— Exercise details —
Word for word, return the lines below from the first through the line that has "X0206315Y0280329D01*", dropping the pictures.
(Listed records begins)
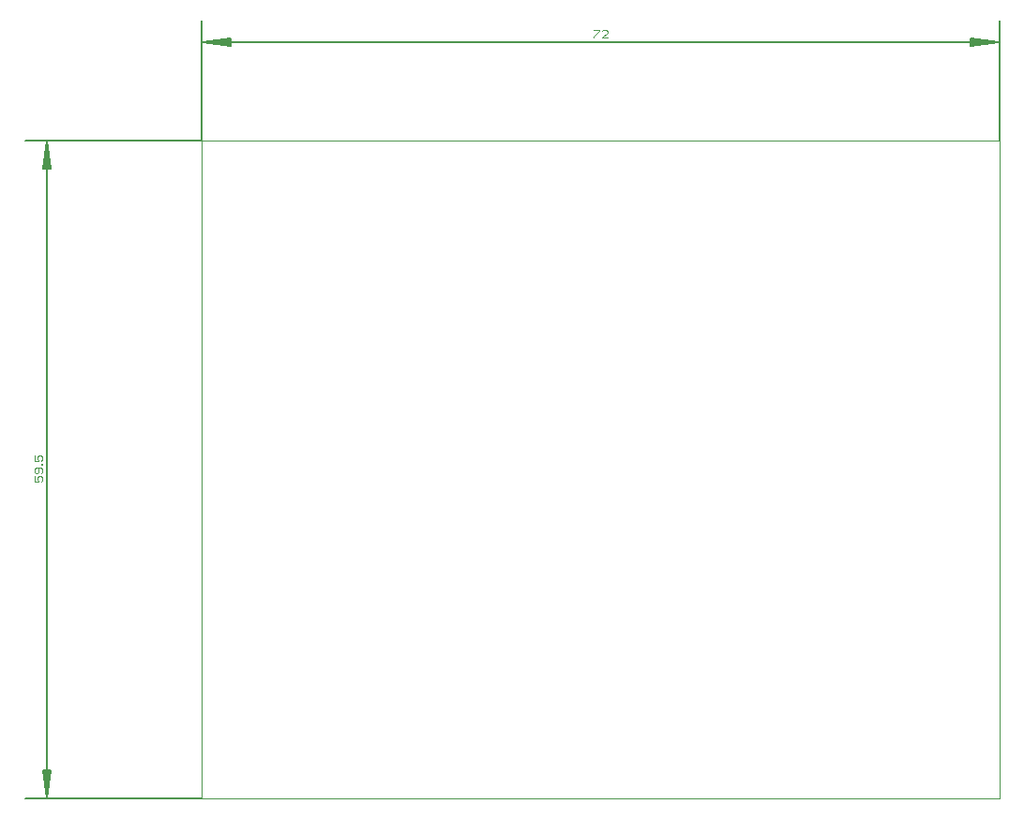
<source format=gko>
G75*
%MOIN*%
%OFA0B0*%
%FSLAX25Y25*%
%IPPOS*%
%LPD*%
%AMOC8*
5,1,8,0,0,1.08239X$1,22.5*
%
%ADD10C,0.00492*%
%ADD11C,0.00512*%
%ADD12C,0.00300*%
D10*
X0064051Y0009674D02*
X0347516Y0009674D01*
X0347516Y0243926D01*
X0064051Y0243926D01*
X0064051Y0009674D01*
D11*
X0001256Y0009674D01*
X0008933Y0009930D02*
X0009957Y0019910D01*
X0010190Y0019910D02*
X0008933Y0009930D01*
X0007909Y0019910D01*
X0007676Y0019910D02*
X0010190Y0019910D01*
X0009445Y0019910D02*
X0008933Y0009930D01*
X0008421Y0019910D01*
X0007676Y0019910D02*
X0008933Y0009930D01*
X0008933Y0243670D01*
X0009957Y0233690D01*
X0010190Y0233690D02*
X0008933Y0243670D01*
X0007909Y0233690D01*
X0007676Y0233690D02*
X0010190Y0233690D01*
X0009445Y0233690D02*
X0008933Y0243670D01*
X0008421Y0233690D01*
X0007676Y0233690D02*
X0008933Y0243670D01*
X0001256Y0243926D02*
X0064051Y0243926D01*
X0064051Y0286544D01*
X0064307Y0278867D02*
X0074287Y0277843D01*
X0074287Y0277610D02*
X0064307Y0278867D01*
X0074287Y0279891D01*
X0074287Y0280124D02*
X0074287Y0277610D01*
X0074287Y0278355D02*
X0064307Y0278867D01*
X0074287Y0279379D01*
X0074287Y0280124D02*
X0064307Y0278867D01*
X0347260Y0278867D01*
X0337280Y0277843D01*
X0337280Y0277610D02*
X0347260Y0278867D01*
X0337280Y0279891D01*
X0337280Y0280124D02*
X0337280Y0277610D01*
X0337280Y0278355D02*
X0347260Y0278867D01*
X0337280Y0279379D01*
X0337280Y0280124D02*
X0347260Y0278867D01*
X0347516Y0286544D02*
X0347516Y0243926D01*
D12*
X0208250Y0280329D02*
X0206315Y0280329D01*
X0208250Y0282264D01*
X0208250Y0282747D01*
X0207766Y0283231D01*
X0206798Y0283231D01*
X0206315Y0282747D01*
X0205303Y0282747D02*
X0203368Y0280812D01*
X0203368Y0280329D01*
X0203368Y0283231D02*
X0205303Y0283231D01*
X0205303Y0282747D01*
X0007471Y0131287D02*
X0007471Y0130320D01*
X0006988Y0129836D01*
X0006020Y0129836D02*
X0005536Y0130803D01*
X0005536Y0131287D01*
X0006020Y0131771D01*
X0006988Y0131771D01*
X0007471Y0131287D01*
X0006020Y0129836D02*
X0004569Y0129836D01*
X0004569Y0131771D01*
X0006988Y0128846D02*
X0007471Y0128846D01*
X0007471Y0128363D01*
X0006988Y0128363D01*
X0006988Y0128846D01*
X0006988Y0127351D02*
X0005053Y0127351D01*
X0004569Y0126867D01*
X0004569Y0125900D01*
X0005053Y0125416D01*
X0005536Y0125416D01*
X0006020Y0125900D01*
X0006020Y0127351D01*
X0006988Y0127351D02*
X0007471Y0126867D01*
X0007471Y0125900D01*
X0006988Y0125416D01*
X0006988Y0124404D02*
X0007471Y0123921D01*
X0007471Y0122953D01*
X0006988Y0122470D01*
X0006020Y0122470D02*
X0005536Y0123437D01*
X0005536Y0123921D01*
X0006020Y0124404D01*
X0006988Y0124404D01*
X0006020Y0122470D02*
X0004569Y0122470D01*
X0004569Y0124404D01*
M02*

</source>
(Listed records ends)
— Response to the exercise —
<source format=gko>
G75*
%MOIN*%
%OFA0B0*%
%FSLAX25Y25*%
%IPPOS*%
%LPD*%
%AMOC8*
5,1,8,0,0,1.08239X$1,22.5*
%
%ADD10C,0.00492*%
%ADD11C,0.00512*%
%ADD12C,0.00300*%
D10*
X0064051Y0009674D02*
X0347516Y0009674D01*
X0347516Y0243926D01*
X0064051Y0243926D01*
X0064051Y0009674D01*
D11*
X0001256Y0009674D01*
X0008933Y0009930D02*
X0009957Y0019910D01*
X0010190Y0019910D02*
X0008933Y0009930D01*
X0007909Y0019910D01*
X0007676Y0019910D02*
X0010190Y0019910D01*
X0009445Y0019910D02*
X0008933Y0009930D01*
X0008421Y0019910D01*
X0007676Y0019910D02*
X0008933Y0009930D01*
X0008933Y0243670D01*
X0009957Y0233690D01*
X0010190Y0233690D02*
X0008933Y0243670D01*
X0007909Y0233690D01*
X0007676Y0233690D02*
X0010190Y0233690D01*
X0009445Y0233690D02*
X0008933Y0243670D01*
X0008421Y0233690D01*
X0007676Y0233690D02*
X0008933Y0243670D01*
X0001256Y0243926D02*
X0064051Y0243926D01*
X0064051Y0286544D01*
X0064307Y0278867D02*
X0074287Y0277843D01*
X0074287Y0277610D02*
X0064307Y0278867D01*
X0074287Y0279891D01*
X0074287Y0280124D02*
X0074287Y0277610D01*
X0074287Y0278355D02*
X0064307Y0278867D01*
X0074287Y0279379D01*
X0074287Y0280124D02*
X0064307Y0278867D01*
X0347260Y0278867D01*
X0337280Y0277843D01*
X0337280Y0277610D02*
X0347260Y0278867D01*
X0337280Y0279891D01*
X0337280Y0280124D02*
X0337280Y0277610D01*
X0337280Y0278355D02*
X0347260Y0278867D01*
X0337280Y0279379D01*
X0337280Y0280124D02*
X0347260Y0278867D01*
X0347516Y0286544D02*
X0347516Y0243926D01*
D12*
X0208250Y0280329D02*
X0206315Y0280329D01*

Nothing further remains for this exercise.